Ígur miró desaparecer a Arktofilax haciendo volear el amplio lino y, mientras se despedía del resto de los presentes, se preguntaba por la forma física del Magisterpraedi, si aún guardaría las armas, si conservaría la técnica, cómo resistiría los previsibles rigores del Laberinto. En el centro de la sala, una columna, y a su lado un reloj de arena de cristal dorado. El Secretario Marterni fue el más prolijo y explícito a la hora de la despedida.
– Caballero, como debéis haber deducido, trabajo y vivo en Gorhgró y soy un seguidor entusiasta de vuestros progresos. Ahora que nos conocemos, espero grandes cosas de nuestra amistad.
– Será para mí una satisfacción y un honor -dijo Ígur.
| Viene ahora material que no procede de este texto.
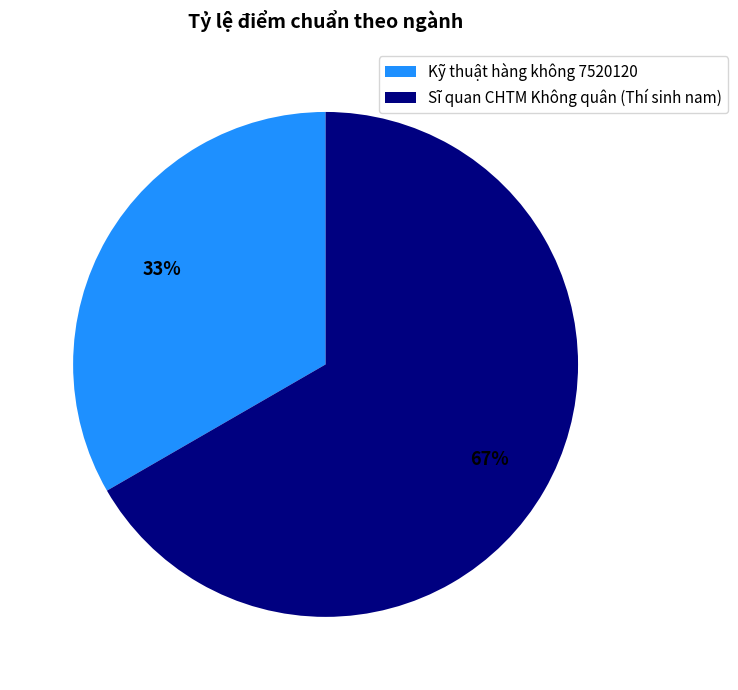

Which has a higher value, Sĩ quan CHTM Không quân (Thí sinh nam) or Kỹ thuật hàng không 7520120?

Sĩ quan CHTM Không quân (Thí sinh nam)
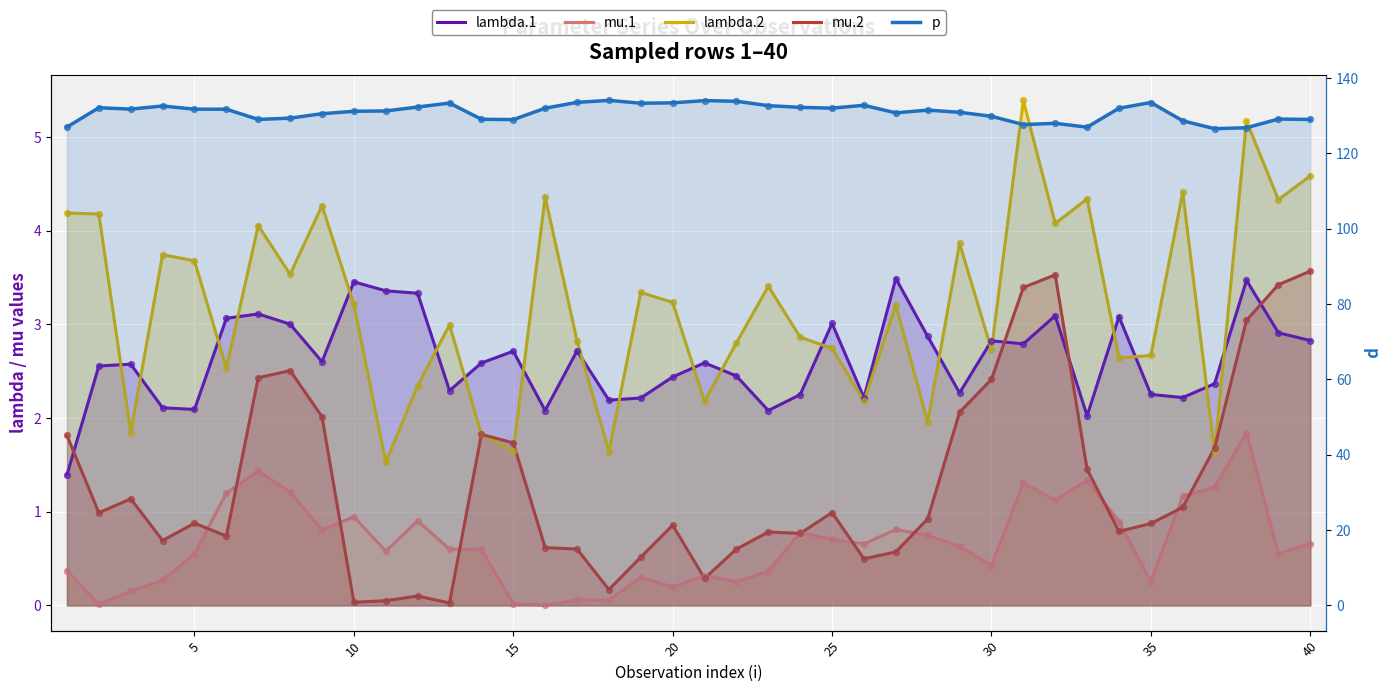

Which series contains the highest Y value?

p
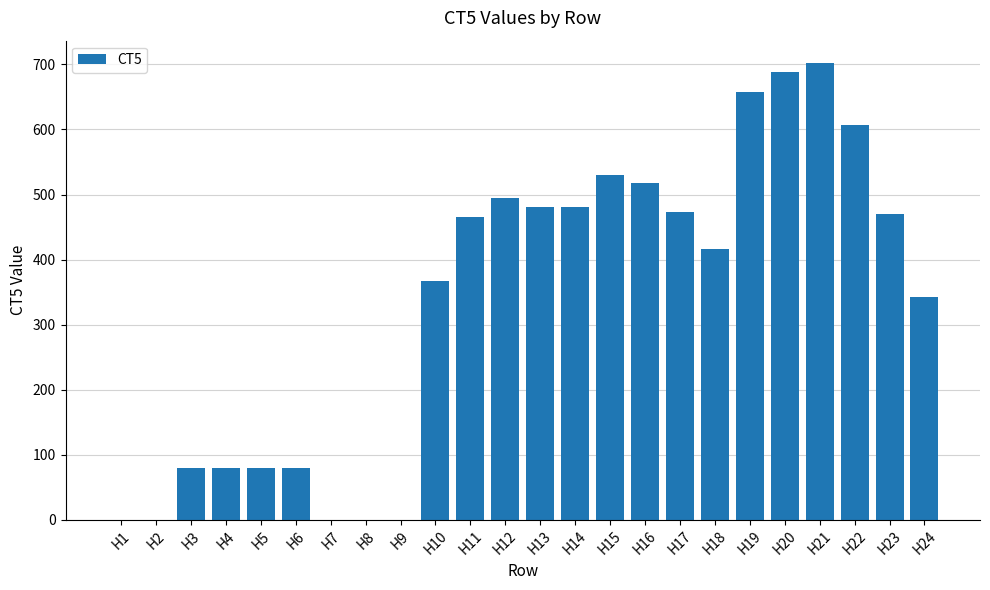

The value at H4 is 32.8. True or false?

False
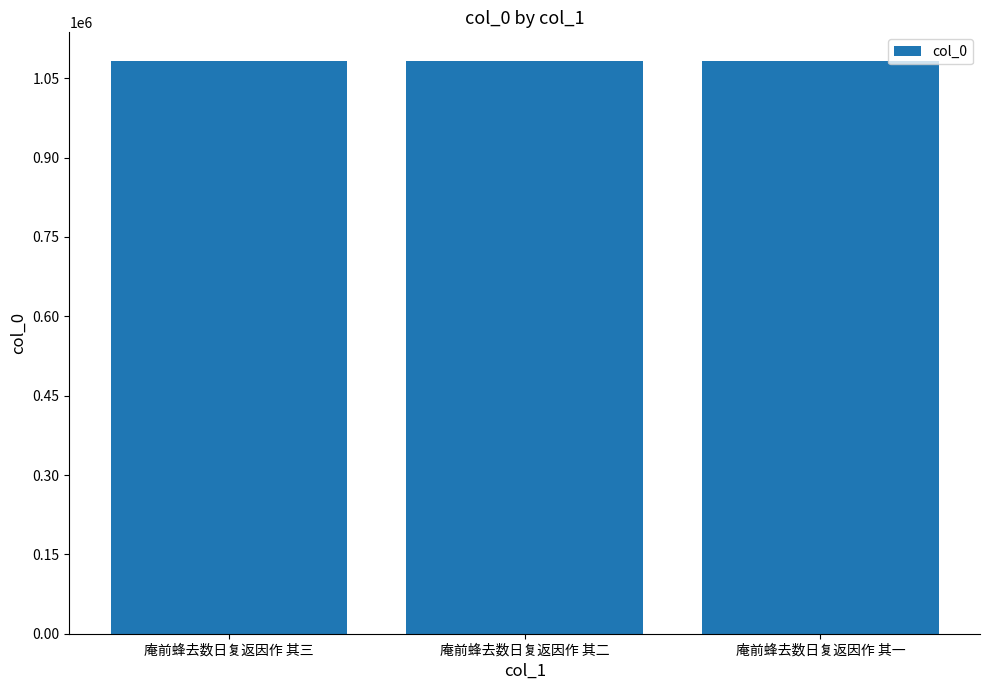

What is the approximate value at 庵前蜂去数日复返因作 其三?

1082648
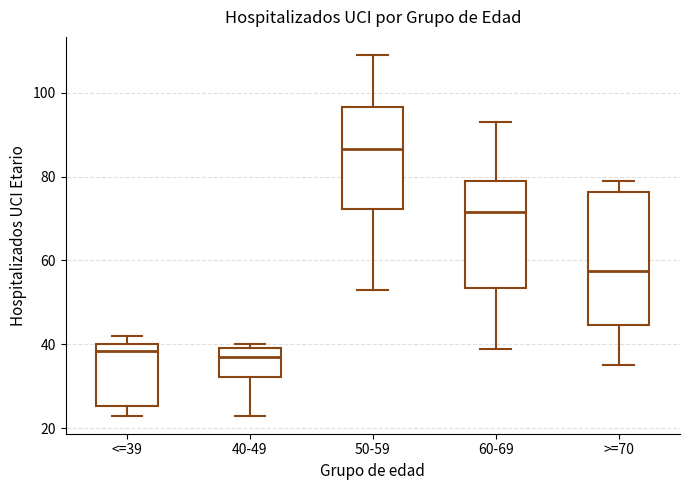

Comparing the boxes themselves (not the whiskers), which one is the tallest?

>=70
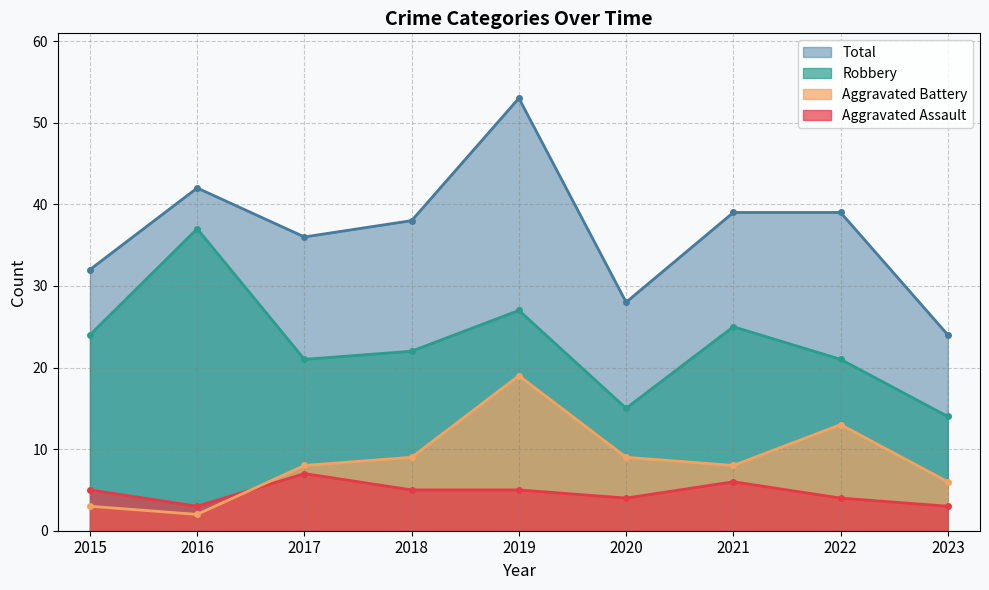

The value of Aggravated Assault at 2019 is 5. True or false?

True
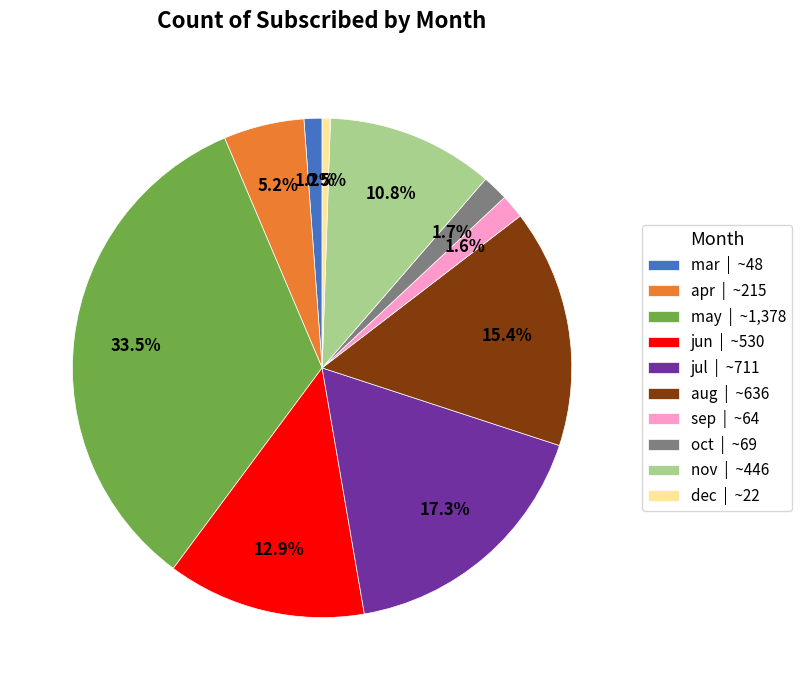

The sep slice represents 2% of the pie. True or false?

True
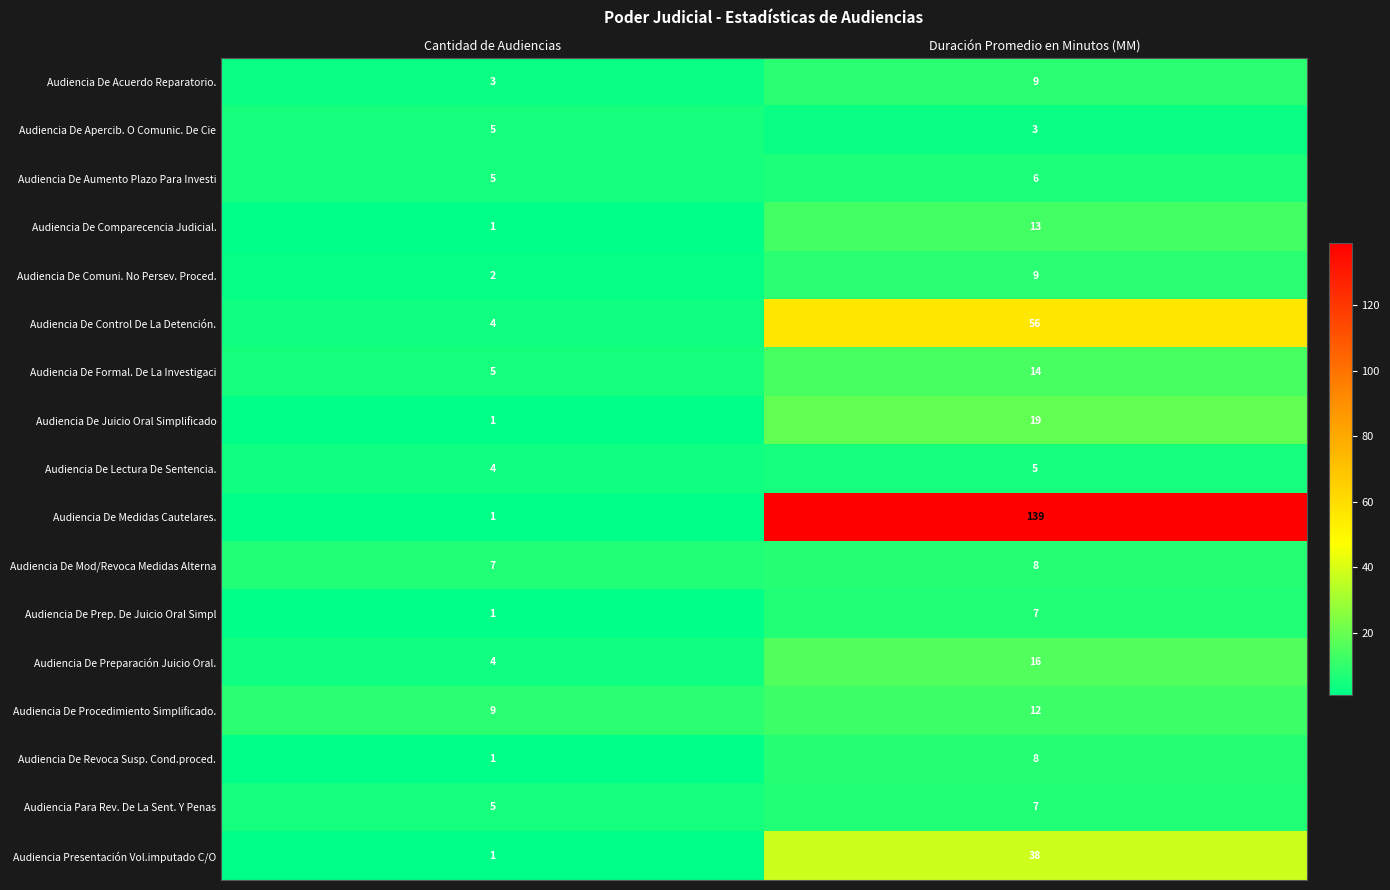

What is the greatest value displayed?

139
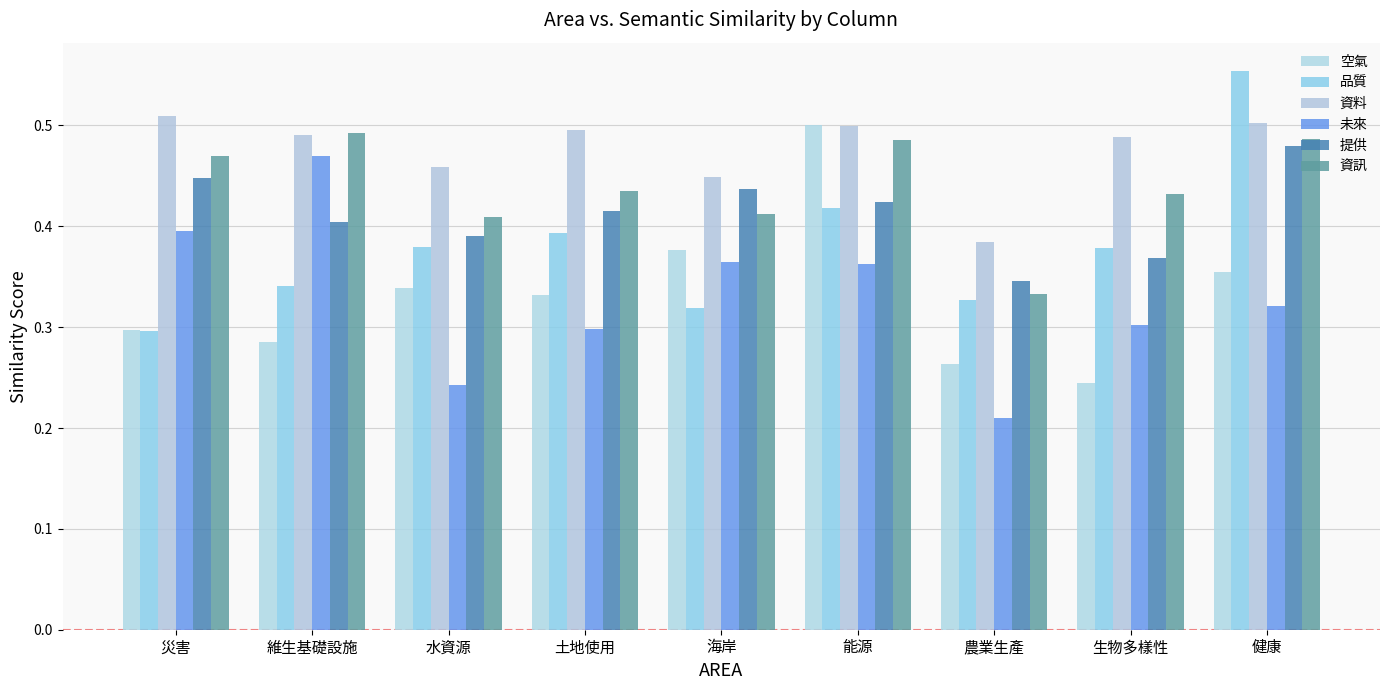

Between 農業生產 and 健康, which is larger?

健康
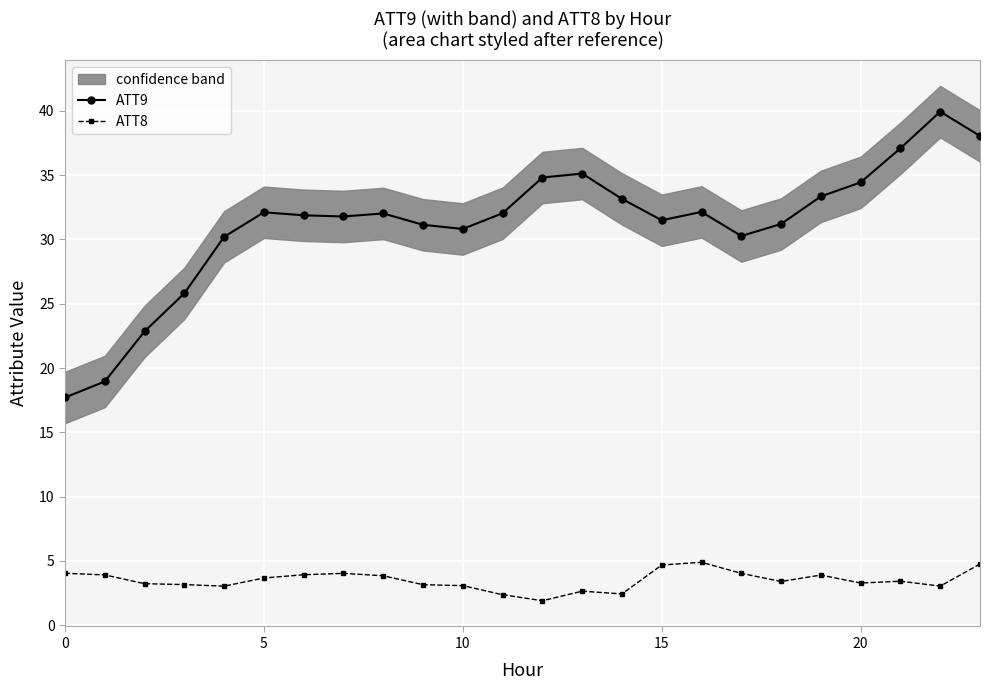

Reading left to right, list all the values displayed in this chart.

ATT9: 17.7	19.0	22.8	25.8	30.2	32.1	31.9	31.8	32.0	31.1	30.8	32.0	34.8	35.1	33.2	31.5	32.1	30.3	31.2	33.3	34.4	37.1	39.9	38.0
ATT8: 4.0	3.9	3.2	3.2	3.0	3.7	3.9	4.0	3.8	3.1	3.1	2.4	1.9	2.6	2.4	4.7	4.9	4.0	3.4	3.9	3.3	3.4	3.0	4.8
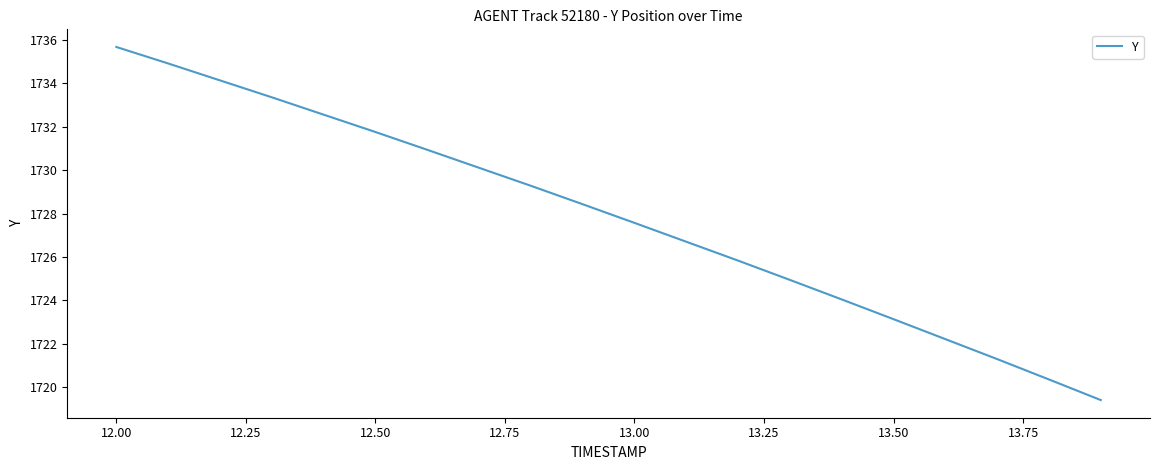

What is the maximum value shown in the chart?

1735.7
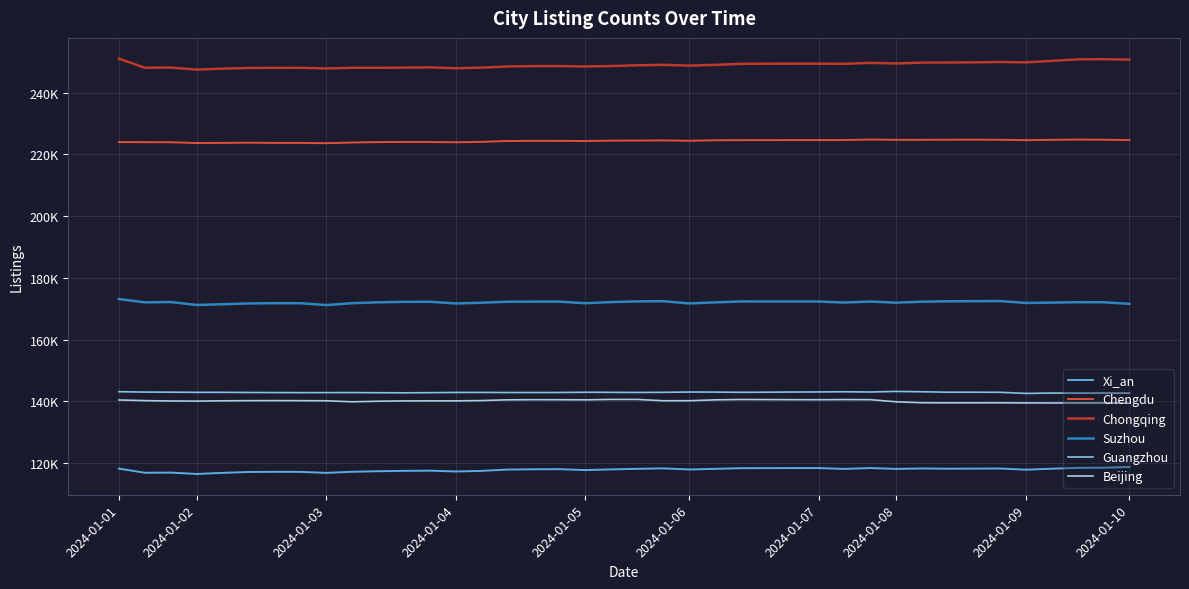

Which category has the highest value in the Suzhou series?

2024-01-01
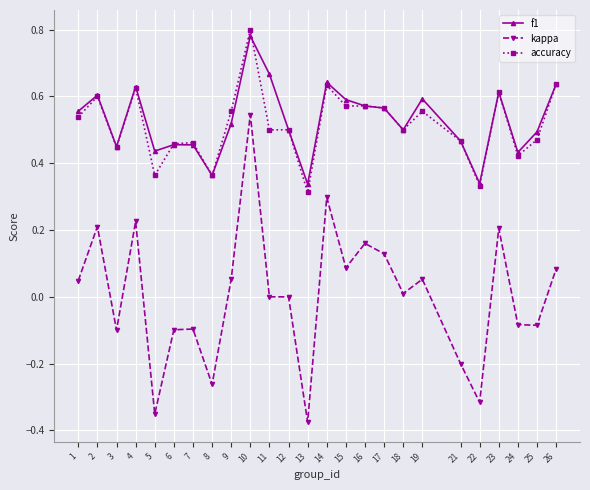

Is it true that accuracy equals 0.6 at 22?

False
Arktofilax reapareció con la barba afeitada, vestido de Caballero de pies a cabeza, con las insignias y la espada, Ígur se quedó sorprendido de hasta qué punto la primera apariencia había sido engañosa. Tenía delante al guerrero durísimo, el que nunca había sido vencido, curtido y férreo como nunca había visto a ninguno: el mito entero, tan terrible como antes.
– Y ahora, queridísimos, adiós -dijo el Magisterpraedi.
Un transporte de lujo, que tuvo la virtud de hacer desaparecer las piedras que tanto habían martirizado a Ígur a la ida, los condujo al heliopuerto de Lauriayan, situado en el centro de la bahía; las luces de la población brillaban más densas en unos puntos cerca de la interrupción del agua, más dispersas en las demás direcciones. A Ígur le estaba resultando difícil digerir la repentina brillantez del desenlace. Arktofilax no dijo palabra, Ígur respetó el silencio que imaginaba poblado de recapitulaciones y, tal vez, de nostalgias.
En la pista los esperaba un helicóptero privado que los condujo directamente a Gorhgró.